Brief —
Give back exactly the lines of the entries below from the line with "thumb ip: (998, 957)" to the line with "pinky dip: (1150, 895)", inclusive, and only those.

[Data entries]

╭──

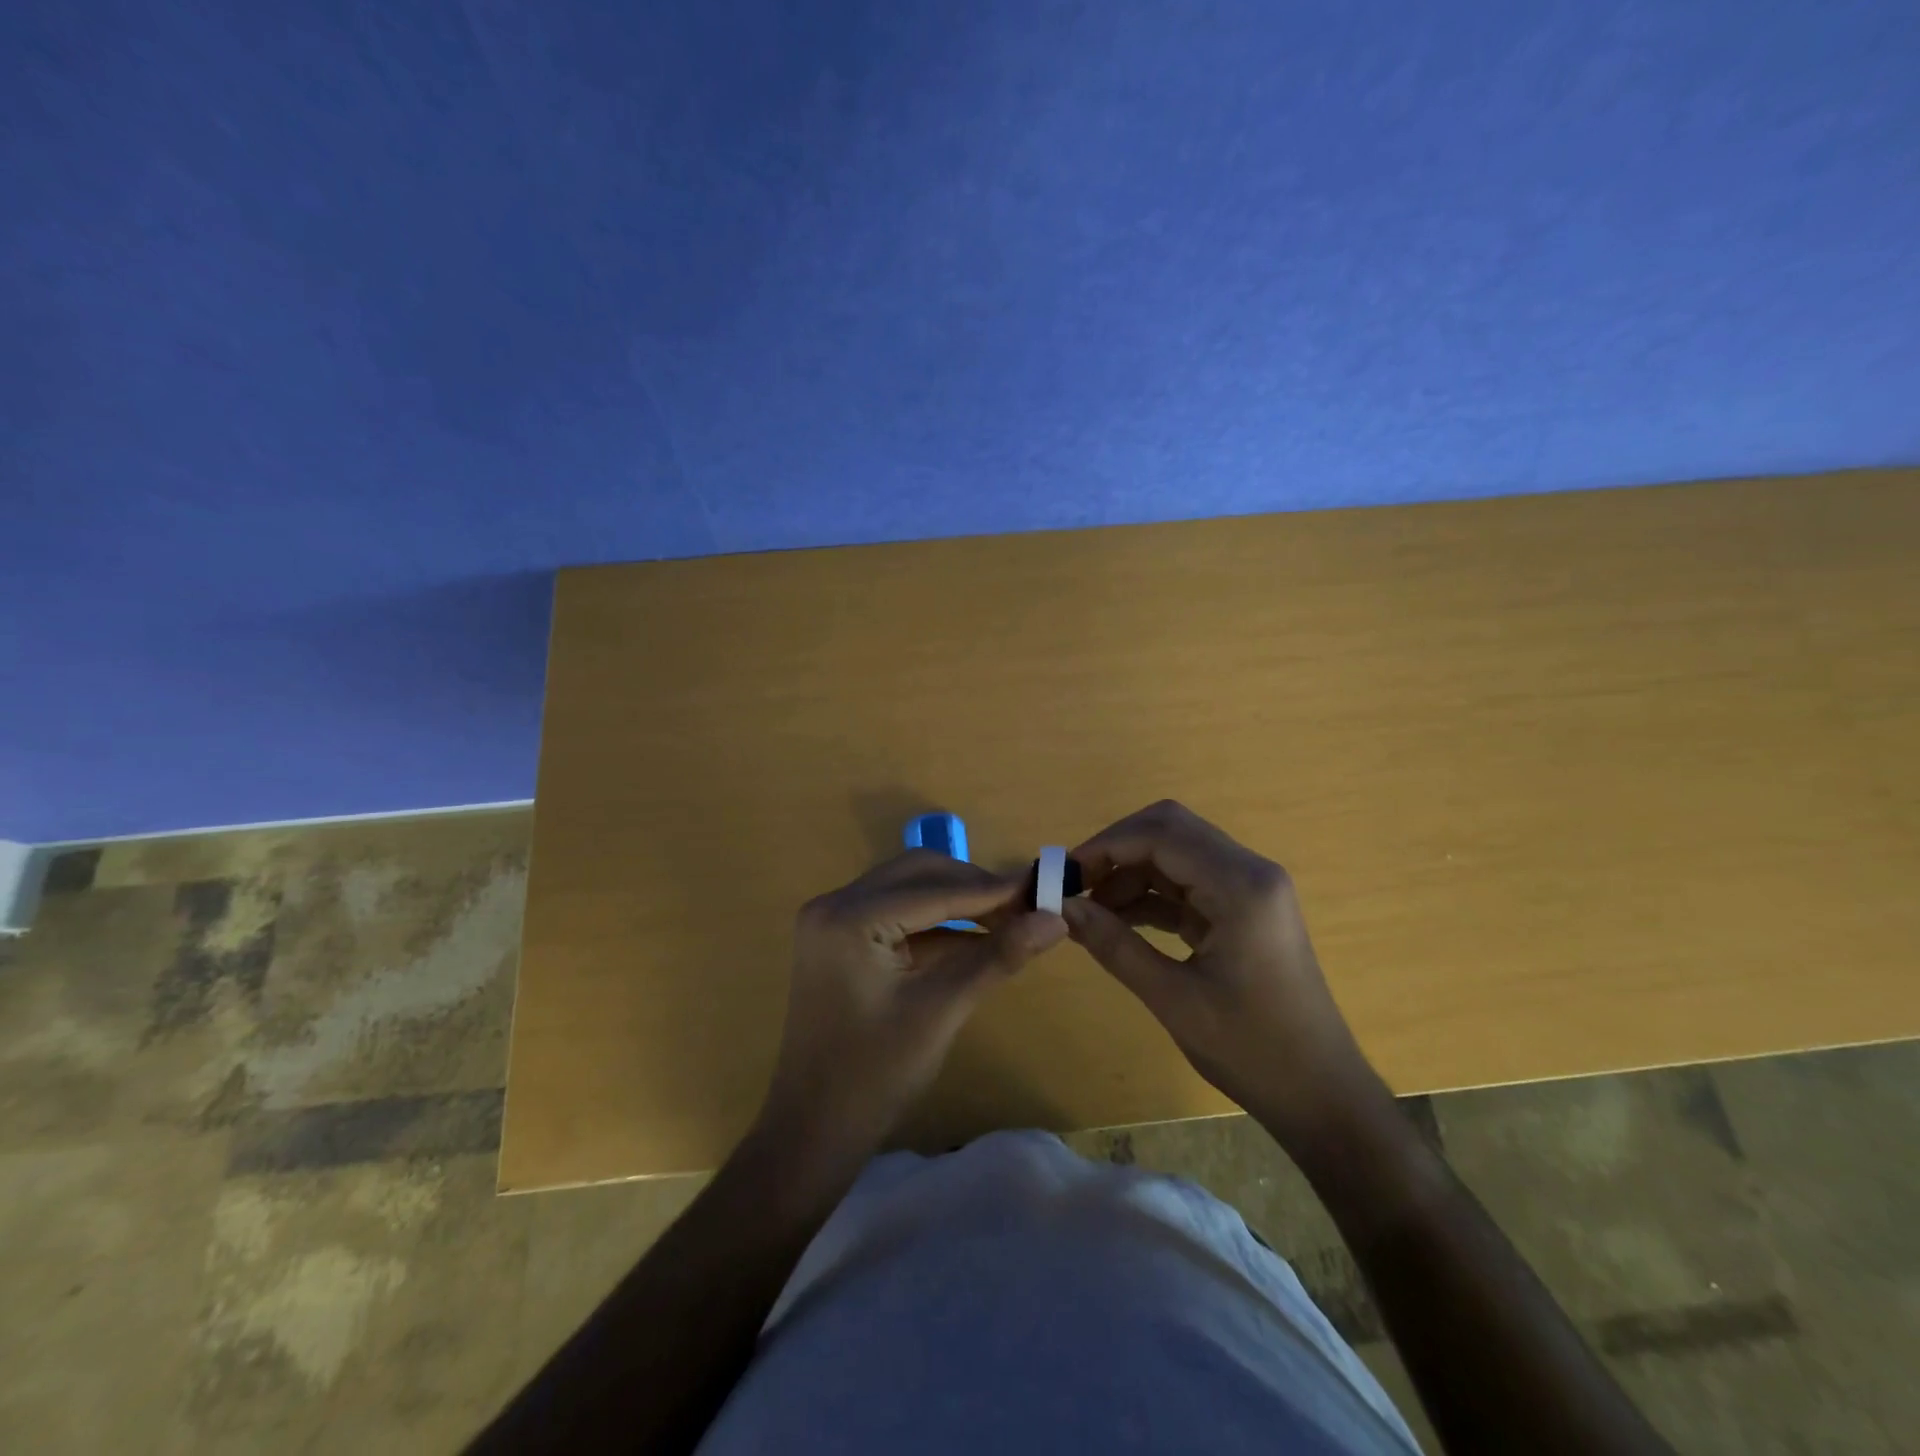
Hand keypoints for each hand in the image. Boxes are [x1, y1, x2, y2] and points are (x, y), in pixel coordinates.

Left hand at [762, 850, 1067, 1160]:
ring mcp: (832, 921)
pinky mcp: (840, 940)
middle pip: (918, 873)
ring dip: (957, 901)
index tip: (1043, 887)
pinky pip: (896, 914)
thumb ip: (998, 957)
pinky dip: (936, 923)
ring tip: (1009, 919)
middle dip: (973, 887)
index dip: (992, 889)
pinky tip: (976, 938)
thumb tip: (1056, 919)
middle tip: (1025, 906)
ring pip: (908, 889)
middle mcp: (834, 904)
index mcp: (849, 917)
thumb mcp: (942, 1011)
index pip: (934, 889)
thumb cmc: (875, 1076)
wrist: (813, 1131)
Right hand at [1063, 800, 1384, 1147]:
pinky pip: (1187, 884)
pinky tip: (1117, 922)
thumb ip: (1115, 946)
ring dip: (1130, 873)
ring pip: (1176, 854)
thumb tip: (1062, 907)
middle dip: (1116, 851)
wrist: (1321, 1095)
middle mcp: (1249, 871)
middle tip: (1075, 885)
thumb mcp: (1174, 999)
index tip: (1064, 874)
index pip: (1161, 834)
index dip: (1106, 846)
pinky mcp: (1243, 909)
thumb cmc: (1252, 1051)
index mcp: (1240, 885)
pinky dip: (1150, 895)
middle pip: (1169, 830)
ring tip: (1089, 911)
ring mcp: (1249, 888)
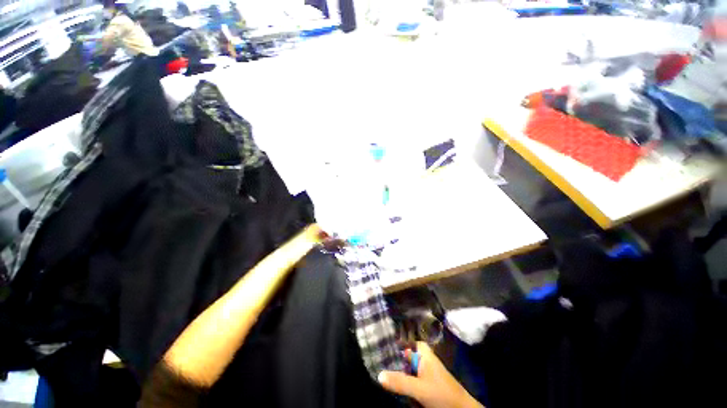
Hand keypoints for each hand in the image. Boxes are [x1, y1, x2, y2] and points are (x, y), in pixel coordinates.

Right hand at [378, 342, 483, 407]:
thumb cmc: (441, 393)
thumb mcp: (419, 388)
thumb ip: (400, 382)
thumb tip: (379, 374)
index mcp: (424, 355)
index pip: (409, 342)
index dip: (398, 342)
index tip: (383, 343)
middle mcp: (425, 360)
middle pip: (407, 355)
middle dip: (394, 358)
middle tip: (378, 358)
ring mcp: (426, 373)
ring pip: (408, 368)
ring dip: (398, 370)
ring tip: (381, 370)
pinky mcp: (426, 384)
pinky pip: (411, 378)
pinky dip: (404, 379)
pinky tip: (394, 383)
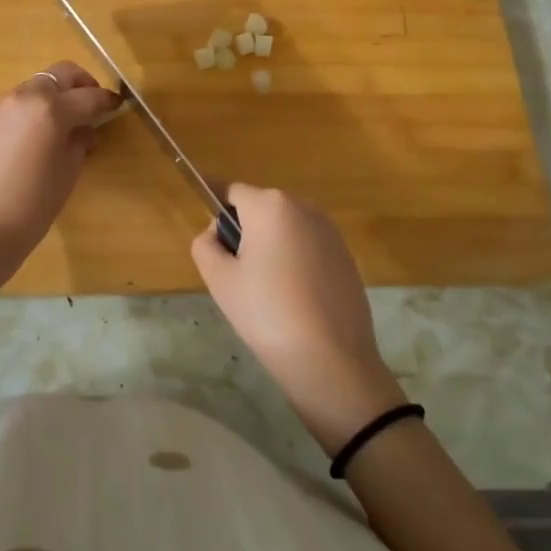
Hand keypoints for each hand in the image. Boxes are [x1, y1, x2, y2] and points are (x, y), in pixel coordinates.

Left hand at [0, 62, 120, 285]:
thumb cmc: (34, 204)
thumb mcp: (68, 172)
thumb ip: (79, 141)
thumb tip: (83, 130)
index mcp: (51, 109)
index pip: (89, 96)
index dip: (107, 100)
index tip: (117, 105)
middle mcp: (24, 98)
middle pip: (59, 75)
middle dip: (80, 84)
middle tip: (90, 105)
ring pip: (33, 88)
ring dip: (51, 98)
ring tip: (58, 126)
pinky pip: (11, 108)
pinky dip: (27, 114)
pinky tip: (28, 142)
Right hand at [190, 184, 404, 454]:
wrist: (332, 359)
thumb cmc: (267, 313)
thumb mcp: (220, 280)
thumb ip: (205, 245)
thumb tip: (216, 233)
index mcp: (270, 205)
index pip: (231, 191)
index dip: (215, 209)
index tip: (209, 236)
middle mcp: (303, 206)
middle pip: (260, 208)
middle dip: (245, 231)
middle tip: (236, 276)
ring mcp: (329, 230)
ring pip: (285, 228)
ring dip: (271, 246)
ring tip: (267, 292)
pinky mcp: (345, 254)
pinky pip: (307, 246)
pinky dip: (295, 261)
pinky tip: (295, 299)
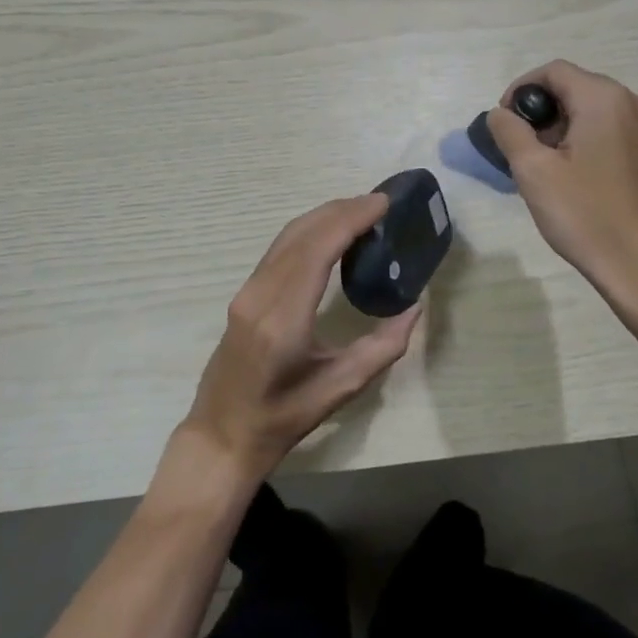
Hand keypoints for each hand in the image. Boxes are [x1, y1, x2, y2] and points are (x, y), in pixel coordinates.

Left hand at [182, 194, 420, 480]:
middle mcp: (260, 295)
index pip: (318, 249)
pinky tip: (330, 234)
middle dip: (341, 210)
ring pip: (287, 237)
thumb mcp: (340, 389)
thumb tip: (415, 306)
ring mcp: (247, 292)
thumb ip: (383, 347)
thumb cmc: (282, 419)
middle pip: (301, 234)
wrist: (221, 435)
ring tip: (361, 211)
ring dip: (323, 217)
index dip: (350, 219)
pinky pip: (278, 250)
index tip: (382, 202)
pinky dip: (308, 232)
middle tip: (379, 203)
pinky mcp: (244, 294)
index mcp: (283, 318)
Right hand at [486, 60, 637, 345]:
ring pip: (591, 109)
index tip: (504, 124)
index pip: (553, 71)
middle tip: (519, 147)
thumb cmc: (586, 214)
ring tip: (542, 165)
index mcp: (604, 99)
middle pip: (574, 86)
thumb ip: (509, 131)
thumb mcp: (533, 170)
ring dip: (560, 126)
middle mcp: (632, 103)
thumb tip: (501, 113)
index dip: (521, 90)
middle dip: (541, 111)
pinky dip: (583, 139)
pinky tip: (571, 175)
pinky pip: (609, 129)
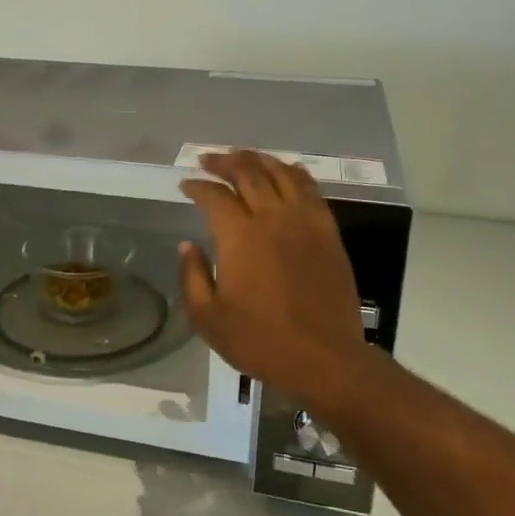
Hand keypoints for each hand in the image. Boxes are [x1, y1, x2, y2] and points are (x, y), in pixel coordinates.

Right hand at [178, 150, 368, 407]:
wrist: (324, 358)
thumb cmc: (260, 341)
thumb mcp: (208, 318)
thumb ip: (192, 276)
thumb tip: (187, 245)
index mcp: (240, 237)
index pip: (215, 196)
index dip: (197, 186)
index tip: (186, 185)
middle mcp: (273, 218)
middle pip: (248, 173)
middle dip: (224, 161)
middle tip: (208, 159)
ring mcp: (305, 221)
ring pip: (281, 173)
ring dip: (259, 159)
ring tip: (243, 157)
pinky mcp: (328, 232)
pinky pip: (310, 189)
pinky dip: (293, 173)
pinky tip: (284, 173)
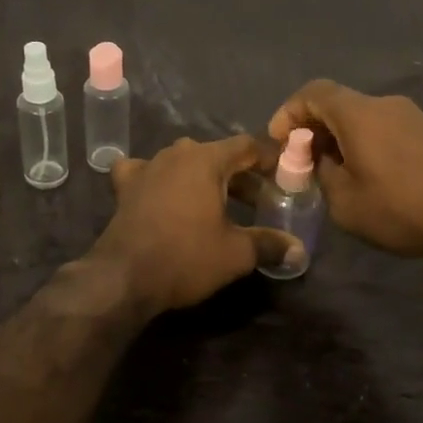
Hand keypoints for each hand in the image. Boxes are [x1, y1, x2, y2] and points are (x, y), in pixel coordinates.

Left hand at [91, 135, 302, 314]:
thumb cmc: (186, 257)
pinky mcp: (125, 186)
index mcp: (206, 159)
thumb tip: (298, 250)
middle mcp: (176, 154)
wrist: (123, 277)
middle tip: (258, 200)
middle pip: (216, 154)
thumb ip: (269, 244)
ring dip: (203, 177)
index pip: (246, 145)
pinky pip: (146, 172)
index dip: (268, 158)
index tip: (283, 174)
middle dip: (239, 174)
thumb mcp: (236, 253)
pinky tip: (160, 192)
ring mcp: (147, 167)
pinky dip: (158, 179)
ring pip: (183, 162)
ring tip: (218, 202)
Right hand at [268, 80, 422, 256]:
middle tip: (304, 161)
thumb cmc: (401, 206)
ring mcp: (412, 116)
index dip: (290, 112)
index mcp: (358, 113)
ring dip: (342, 138)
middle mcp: (384, 104)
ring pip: (363, 118)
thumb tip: (321, 160)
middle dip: (314, 129)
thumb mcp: (345, 202)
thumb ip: (323, 174)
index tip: (280, 141)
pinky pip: (386, 129)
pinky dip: (367, 143)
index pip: (313, 92)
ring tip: (336, 172)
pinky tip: (370, 175)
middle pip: (339, 104)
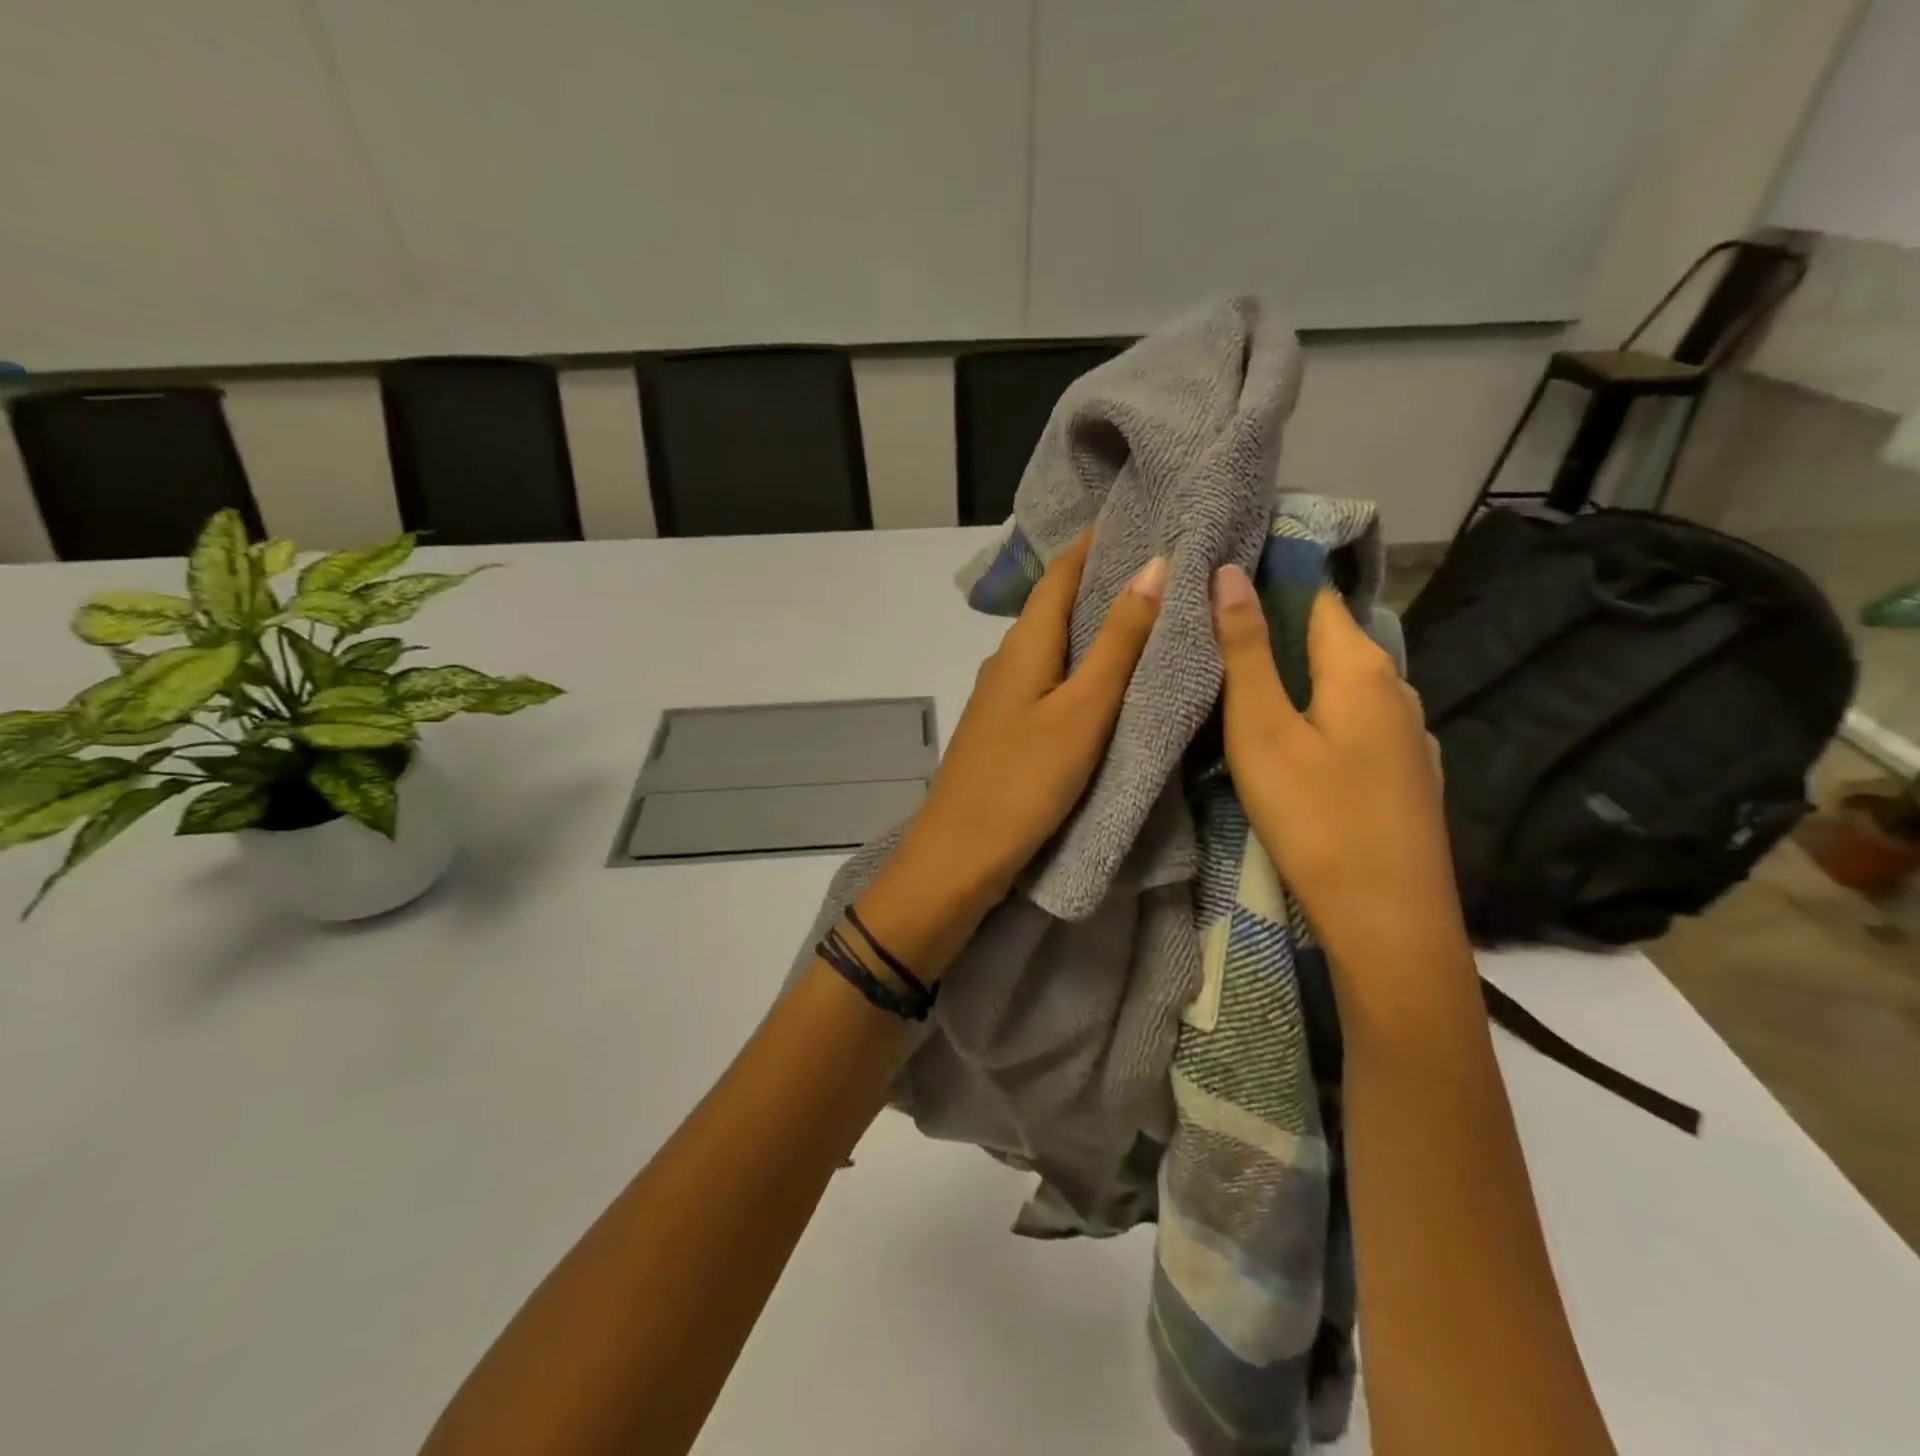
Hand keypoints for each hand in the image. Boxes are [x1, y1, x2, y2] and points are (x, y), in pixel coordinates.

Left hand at [860, 530, 1166, 979]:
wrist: (958, 859)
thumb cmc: (1023, 782)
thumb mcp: (1082, 711)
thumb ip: (1118, 642)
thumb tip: (1154, 565)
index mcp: (1022, 646)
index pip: (1060, 573)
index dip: (1096, 542)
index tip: (1142, 516)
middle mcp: (1008, 662)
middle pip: (1056, 607)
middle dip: (1103, 582)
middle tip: (1163, 566)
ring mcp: (1003, 700)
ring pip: (1054, 648)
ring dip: (1094, 628)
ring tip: (1150, 618)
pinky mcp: (1008, 733)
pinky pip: (1051, 684)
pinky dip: (1082, 670)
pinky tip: (1109, 682)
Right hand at [1209, 564, 1461, 965]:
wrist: (1390, 922)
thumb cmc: (1316, 819)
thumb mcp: (1263, 731)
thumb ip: (1246, 651)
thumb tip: (1229, 572)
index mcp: (1361, 667)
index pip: (1314, 595)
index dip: (1269, 580)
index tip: (1219, 579)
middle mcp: (1395, 687)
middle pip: (1329, 638)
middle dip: (1276, 630)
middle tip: (1214, 637)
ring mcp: (1407, 733)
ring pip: (1341, 683)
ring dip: (1296, 675)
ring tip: (1243, 683)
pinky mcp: (1405, 772)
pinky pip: (1354, 720)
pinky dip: (1319, 712)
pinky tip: (1293, 737)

╰──

Written solution —
thumb ip: (998, 957)
pinky dip: (936, 923)
ring tip: (1009, 919)
middle dip: (973, 887)
index dip: (992, 889)
pinky tip: (976, 938)
thumb tip: (1056, 919)
middle tip: (1025, 906)
ring pip: (908, 889)
middle mcp: (834, 904)
index mcp: (849, 917)
thumb mcp: (942, 1011)
index pip: (934, 889)
thumb cmc: (875, 1076)
wrist: (813, 1131)
Right hand at [1063, 800, 1384, 1147]:
pinky pip: (1187, 884)
pinky tip: (1117, 922)
thumb ip: (1115, 946)
ring dip: (1130, 873)
ring pip: (1176, 854)
thumb tip: (1062, 907)
middle dip: (1116, 851)
wrist: (1321, 1095)
middle mcp: (1249, 871)
middle tip: (1075, 885)
thumb mcp: (1174, 999)
index tip: (1064, 874)
index pip: (1161, 834)
index dip: (1106, 846)
pinky mcp: (1243, 909)
thumb cmc: (1252, 1051)
index mcp: (1240, 885)
pinky dip: (1150, 895)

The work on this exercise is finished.